Saturday, September 25, 2010
Vigna unguiculata II
the cowpeas are flowering...the top photo is from this morning...some fine looking lavender colored blooms with some darker purple highlights in the center...i noticed several buds on wednesday and as i examined them i saw there was a node just beneath them that was secreteting fluid and that there were three or four ants on every single one i found...i wondered what was up in an email to dr. forgey and she sent me some links to some articles...those tell me that ants play a minor role in the pollinization scheme cowpeas have evolved...they do polinate some plants, but most cowpeas in humid environments ( and i do believe we qualify) are self-pollinating...the ants , bees, and any other insects are a backup...the flowers open in the morning, close by noon, and fall off the same day they bloom so you have to be out by mid-morning or so to catch them...obviously they have been at it for a while as i am finding pods on the ends of some stems, a few of which are fairly large, so the plants are producing seeds...i planted the cowpeas to fix nitrogen, not as a crop, and i planted them rather late...some in june, around the asparagus, and some in july in the potato bed after the harvest...so i did not really expect them to reproduce...now it's a race with the first hard frost...it would be nice to be able to harvest any seeds from our own plants to use as next season's green manure...a sort of continuity from the first season to the second so i hope it will work out...i still have quite a few of the seeds i purchased this year, and my reading tells me that the seeds can remain viable for more than two years...but i'd still rather grow our own.

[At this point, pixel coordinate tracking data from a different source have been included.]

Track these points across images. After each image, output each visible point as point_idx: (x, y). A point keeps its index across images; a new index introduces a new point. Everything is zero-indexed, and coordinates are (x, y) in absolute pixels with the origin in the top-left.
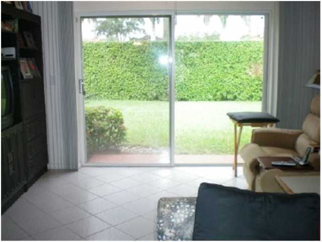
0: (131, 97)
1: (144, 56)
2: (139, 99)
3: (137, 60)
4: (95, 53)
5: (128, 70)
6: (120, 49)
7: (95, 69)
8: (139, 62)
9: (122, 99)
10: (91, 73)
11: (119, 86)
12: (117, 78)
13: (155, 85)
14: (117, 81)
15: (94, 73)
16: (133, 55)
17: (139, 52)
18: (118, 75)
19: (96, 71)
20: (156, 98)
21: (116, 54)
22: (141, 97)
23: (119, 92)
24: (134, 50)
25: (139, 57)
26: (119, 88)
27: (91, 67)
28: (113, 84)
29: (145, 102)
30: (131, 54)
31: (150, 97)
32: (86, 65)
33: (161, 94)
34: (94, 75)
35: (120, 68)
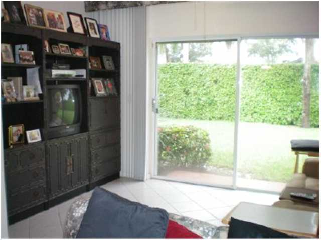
0: (264, 121)
1: (280, 79)
2: (273, 124)
3: (272, 83)
4: (230, 75)
5: (262, 93)
6: (255, 72)
7: (229, 91)
8: (274, 85)
9: (255, 121)
10: (225, 95)
11: (252, 109)
12: (251, 101)
13: (290, 109)
14: (251, 104)
15: (227, 95)
16: (269, 78)
17: (275, 74)
18: (252, 97)
19: (230, 93)
20: (292, 124)
21: (251, 77)
22: (275, 121)
23: (252, 115)
24: (270, 73)
25: (274, 80)
26: (252, 110)
27: (226, 88)
28: (246, 106)
29: (279, 126)
30: (267, 77)
31: (284, 121)
32: (221, 87)
33: (297, 119)
34: (228, 97)
35: (254, 90)
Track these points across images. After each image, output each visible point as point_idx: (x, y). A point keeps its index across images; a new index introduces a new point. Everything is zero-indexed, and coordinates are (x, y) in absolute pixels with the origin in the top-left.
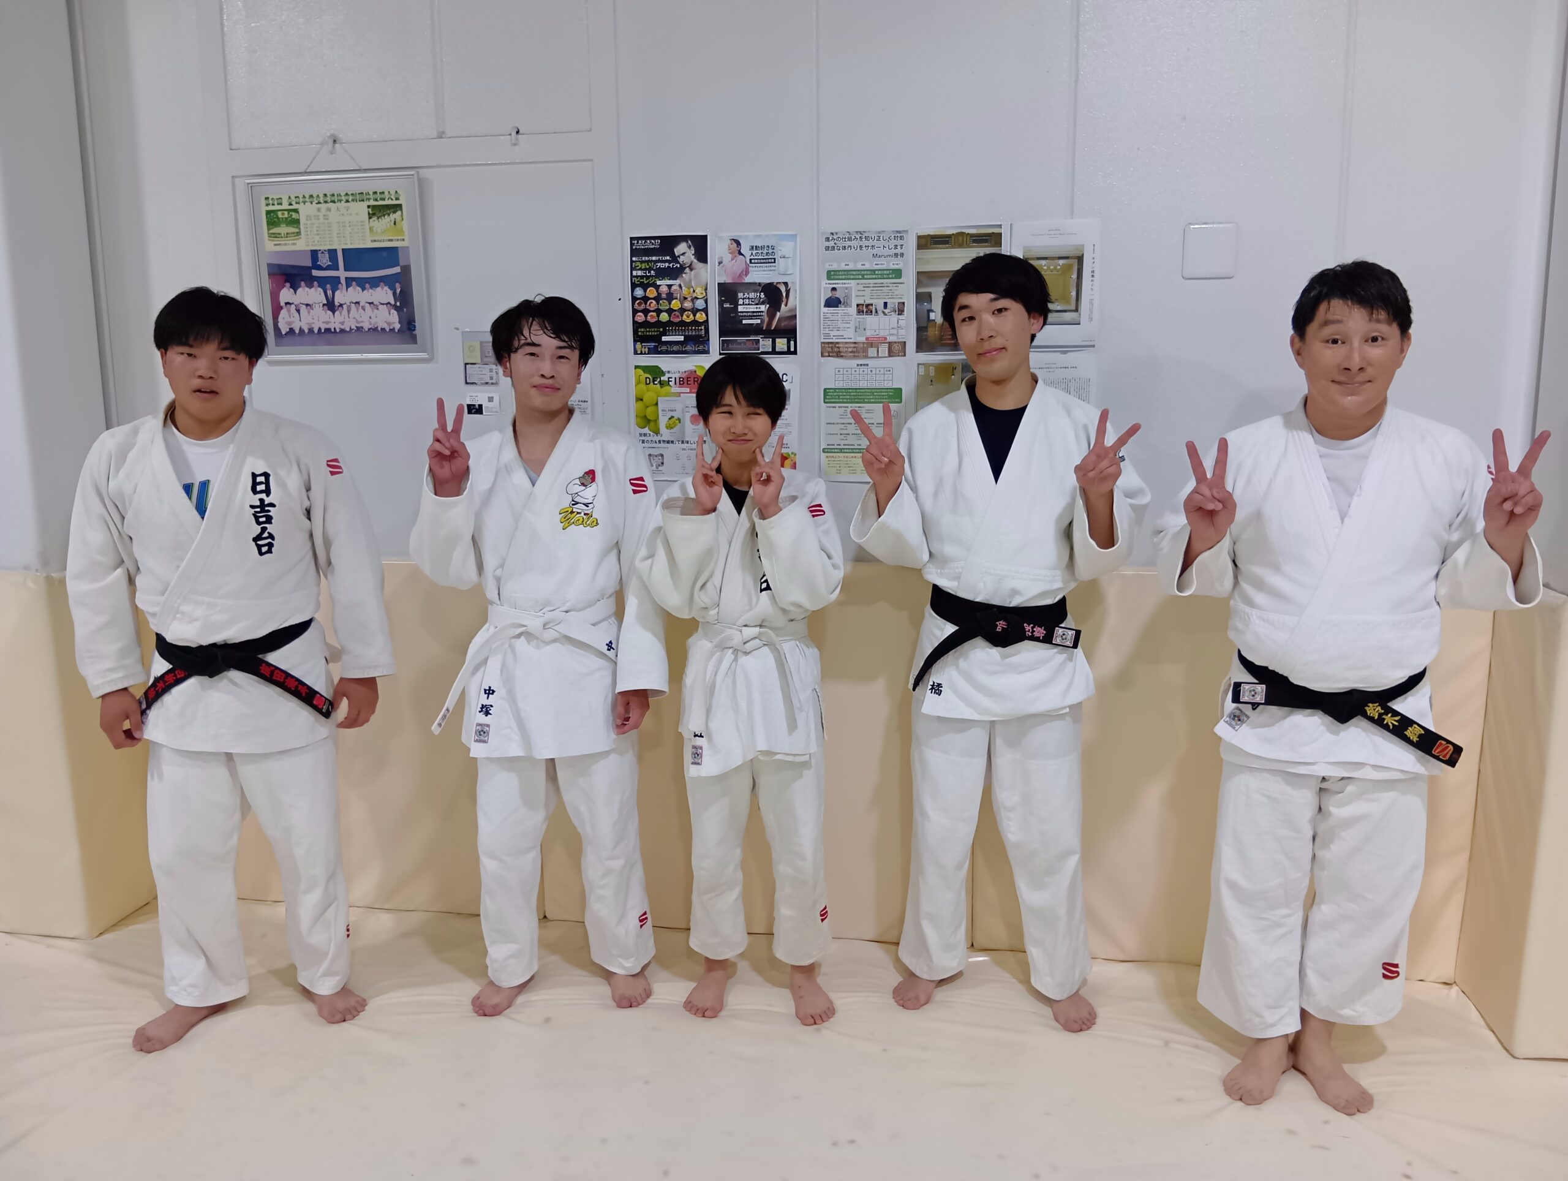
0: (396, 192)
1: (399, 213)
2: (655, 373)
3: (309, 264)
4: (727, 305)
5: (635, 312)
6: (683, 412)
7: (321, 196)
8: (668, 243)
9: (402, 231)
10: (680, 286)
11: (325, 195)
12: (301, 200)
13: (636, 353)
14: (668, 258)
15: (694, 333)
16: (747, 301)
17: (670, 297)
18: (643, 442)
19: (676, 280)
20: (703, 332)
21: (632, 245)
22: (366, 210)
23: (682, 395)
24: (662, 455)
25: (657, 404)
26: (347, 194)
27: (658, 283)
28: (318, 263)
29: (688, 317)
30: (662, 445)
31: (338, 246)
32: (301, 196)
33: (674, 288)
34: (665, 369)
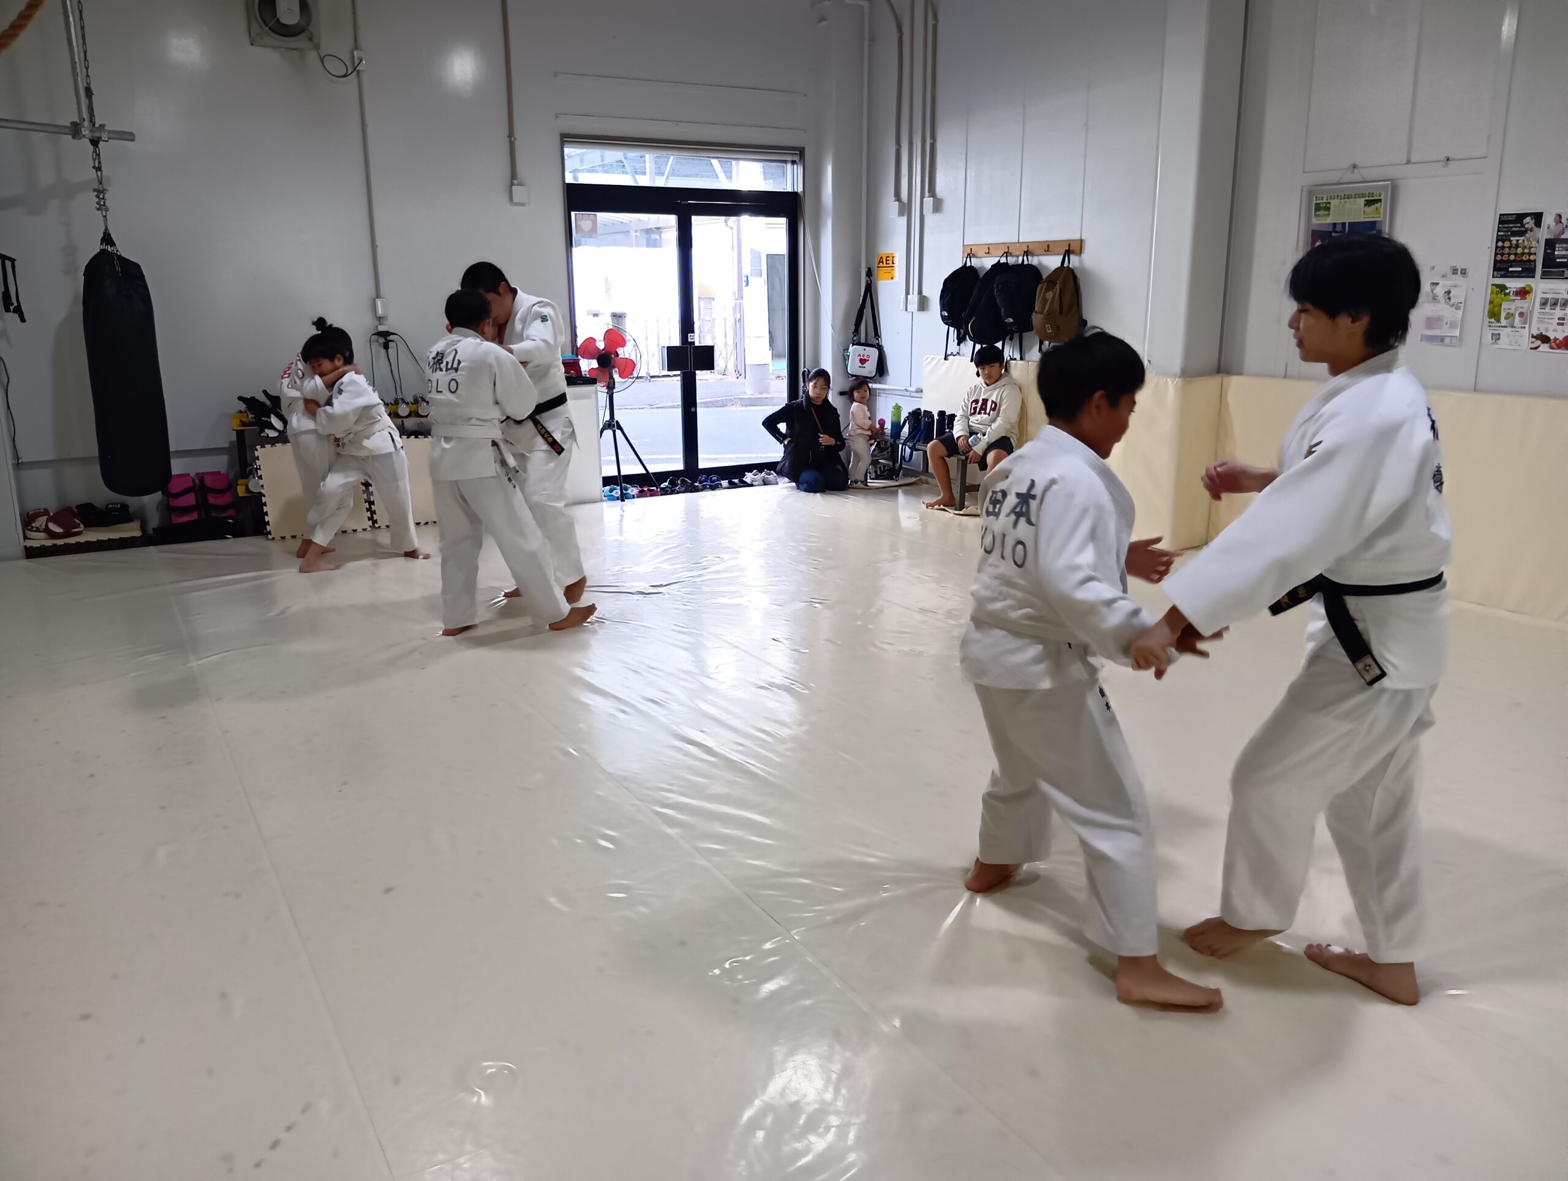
0: (1380, 193)
1: (1379, 203)
2: (1502, 288)
3: (1331, 229)
4: (1549, 251)
5: (1496, 254)
6: (1516, 310)
7: (1343, 195)
8: (1520, 217)
9: (1380, 213)
10: (1524, 241)
11: (1345, 195)
12: (1333, 197)
13: (1493, 277)
14: (1519, 225)
15: (1528, 266)
16: (1561, 249)
17: (1517, 246)
18: (1490, 326)
19: (1522, 236)
20: (1533, 266)
21: (1500, 218)
22: (1363, 202)
23: (1516, 301)
24: (1499, 334)
25: (1501, 305)
26: (1355, 195)
27: (1512, 239)
28: (1336, 229)
29: (1526, 257)
30: (1500, 328)
31: (1347, 220)
32: (1333, 195)
33: (1520, 241)
34: (1508, 285)
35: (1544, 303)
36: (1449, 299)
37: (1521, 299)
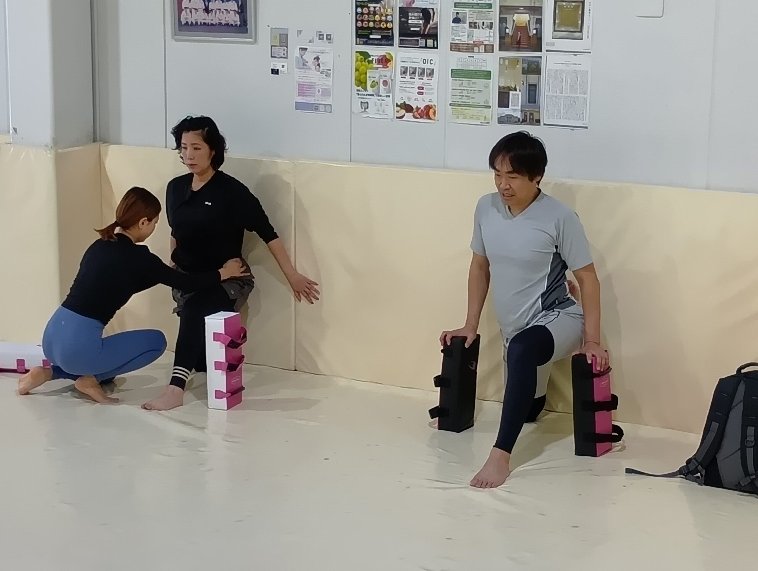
2: (365, 55)
4: (403, 19)
5: (357, 21)
6: (380, 78)
10: (380, 8)
13: (356, 44)
15: (386, 34)
16: (413, 18)
17: (375, 13)
18: (358, 94)
19: (378, 3)
20: (391, 34)
23: (379, 69)
24: (367, 102)
25: (366, 74)
29: (383, 25)
30: (368, 97)
33: (377, 9)
34: (370, 54)
35: (405, 72)
36: (319, 65)
37: (383, 68)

Saturday, September 4, 2010
philosphical approaches
when i arrived on campus at 7:21 this morning the air positively reeked of nitrate fertilizer...not like someone had spilled some cleaning product, the way anhydrous ammonia smells in the cornfields...more like i'd stepped into a bag of scott's 20-20-10 turf-builder plus...the unmistakable odor of chemical fertilizer, and that's just what was going on...motorized spreaders were moving across the lawn flinging pellets of fertilizer as they went...i have written about the condition of the ground when we opened the garden in earlier posts...the bulk of the activity last autumn and of the early spring this year was devoted to ovecoming its chem-lawned sterility...from the addition of 3/4 of a ton of organic matter ( mostly compost and composted manure )to the worms and cowpeas there has been some effort to esablish and maintain soil that is fertile because it supports the life that makes it so rather than because it is chemically infused...the guy that was doing the lawn by hawthorn hall was very careful not to get too close to the garden ( because i was there weeding and doing a bit of watering? if you click on the thrid photo you can just make him and his buggy out ) ....he didn't do the strip of grass between hawthorn and the garden, and he stayed a good ten feet away on the south side so i do not think the garden was compromised by the chemicals...but it ceratinly does highlight the way the corporate and institutional worlds approach plant life and the more organic and self-sustaining philosophy we are trying to work out in the garden
Thursday, September 2, 2010
a few more photos
just a few better ( i hope ) photos to illustrate a significant difference between Zea mexicana and Zea mays and some equally significant similarities...the top photo is of the tillers coming out of the base of the teosinte...teosinte develops branches as it grows, the maize does not...whether this was a trait selected against during domestication i cannot say...at least not now...more research...but it obviously disappeared along the way to its modern form...like teosinte, the maize develops alternate leaves from a central stalk, branching off on alternate sides as the plant grows...a close look at the photos of the maize shows that each plant has produced a single large ear...if the season were long enough for me to bring the Zea mexican to maturity it would produce multiple, much smaller ears, another significant difference that was doubtlessly selected for during domestication and which i will unfortunately have to find an illustration for from somewhere beyond the range of my own camera.